> **EXERCISE BRIEF**
The material below contains a line with "2035 Projection, Grays Harbor: 87404 -> 87430" and a line with "2020 OFM Adj. Census, Clark: 503311 -> 374480". Copy exactly those two lines and all lines between them.

RECORDS SUPPLIED: Begin

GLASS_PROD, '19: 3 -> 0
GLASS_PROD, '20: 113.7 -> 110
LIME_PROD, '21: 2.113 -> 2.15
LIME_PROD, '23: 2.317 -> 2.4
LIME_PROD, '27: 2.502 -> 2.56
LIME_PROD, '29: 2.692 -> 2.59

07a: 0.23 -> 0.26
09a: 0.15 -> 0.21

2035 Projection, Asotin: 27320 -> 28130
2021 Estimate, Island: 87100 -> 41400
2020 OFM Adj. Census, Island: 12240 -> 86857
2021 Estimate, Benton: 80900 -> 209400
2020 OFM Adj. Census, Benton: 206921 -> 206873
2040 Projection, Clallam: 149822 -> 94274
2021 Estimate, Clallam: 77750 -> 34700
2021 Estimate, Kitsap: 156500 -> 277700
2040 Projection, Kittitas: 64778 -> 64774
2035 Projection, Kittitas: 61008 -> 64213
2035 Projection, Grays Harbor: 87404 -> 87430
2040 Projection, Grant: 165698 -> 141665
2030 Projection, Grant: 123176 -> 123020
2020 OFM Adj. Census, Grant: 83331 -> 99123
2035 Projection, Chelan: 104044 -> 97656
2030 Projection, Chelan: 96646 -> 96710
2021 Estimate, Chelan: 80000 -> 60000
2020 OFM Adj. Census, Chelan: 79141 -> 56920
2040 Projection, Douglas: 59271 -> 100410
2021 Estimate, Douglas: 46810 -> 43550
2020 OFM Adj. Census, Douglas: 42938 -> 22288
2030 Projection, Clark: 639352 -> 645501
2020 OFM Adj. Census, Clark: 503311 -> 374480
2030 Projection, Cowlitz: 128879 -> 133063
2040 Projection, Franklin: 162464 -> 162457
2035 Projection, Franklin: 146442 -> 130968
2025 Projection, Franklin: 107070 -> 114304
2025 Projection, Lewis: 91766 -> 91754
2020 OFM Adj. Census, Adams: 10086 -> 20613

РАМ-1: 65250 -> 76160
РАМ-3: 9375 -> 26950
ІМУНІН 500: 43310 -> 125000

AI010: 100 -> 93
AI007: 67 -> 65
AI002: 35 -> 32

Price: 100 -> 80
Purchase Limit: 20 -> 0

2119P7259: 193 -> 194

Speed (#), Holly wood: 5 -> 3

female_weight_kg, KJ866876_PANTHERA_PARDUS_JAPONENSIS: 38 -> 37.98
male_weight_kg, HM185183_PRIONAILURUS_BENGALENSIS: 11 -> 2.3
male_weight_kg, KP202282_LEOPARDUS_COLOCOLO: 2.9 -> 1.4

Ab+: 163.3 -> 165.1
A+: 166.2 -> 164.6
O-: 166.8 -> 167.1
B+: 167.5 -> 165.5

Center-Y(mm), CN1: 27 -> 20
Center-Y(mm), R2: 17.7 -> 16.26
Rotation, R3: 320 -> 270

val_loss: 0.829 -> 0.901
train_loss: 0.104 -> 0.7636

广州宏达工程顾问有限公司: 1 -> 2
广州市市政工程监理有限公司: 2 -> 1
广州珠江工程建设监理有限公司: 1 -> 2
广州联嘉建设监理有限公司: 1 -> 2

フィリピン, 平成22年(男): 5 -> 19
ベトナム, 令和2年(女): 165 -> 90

RECORDS SUPPLIED: End

> **TASK RESULT**
2035 Projection, Grays Harbor: 87404 -> 87430
2040 Projection, Grant: 165698 -> 141665
2030 Projection, Grant: 123176 -> 123020
2020 OFM Adj. Census, Grant: 83331 -> 99123
2035 Projection, Chelan: 104044 -> 97656
2030 Projection, Chelan: 96646 -> 96710
2021 Estimate, Chelan: 80000 -> 60000
2020 OFM Adj. Census, Chelan: 79141 -> 56920
2040 Projection, Douglas: 59271 -> 100410
2021 Estimate, Douglas: 46810 -> 43550
2020 OFM Adj. Census, Douglas: 42938 -> 22288
2030 Projection, Clark: 639352 -> 645501
2020 OFM Adj. Census, Clark: 503311 -> 374480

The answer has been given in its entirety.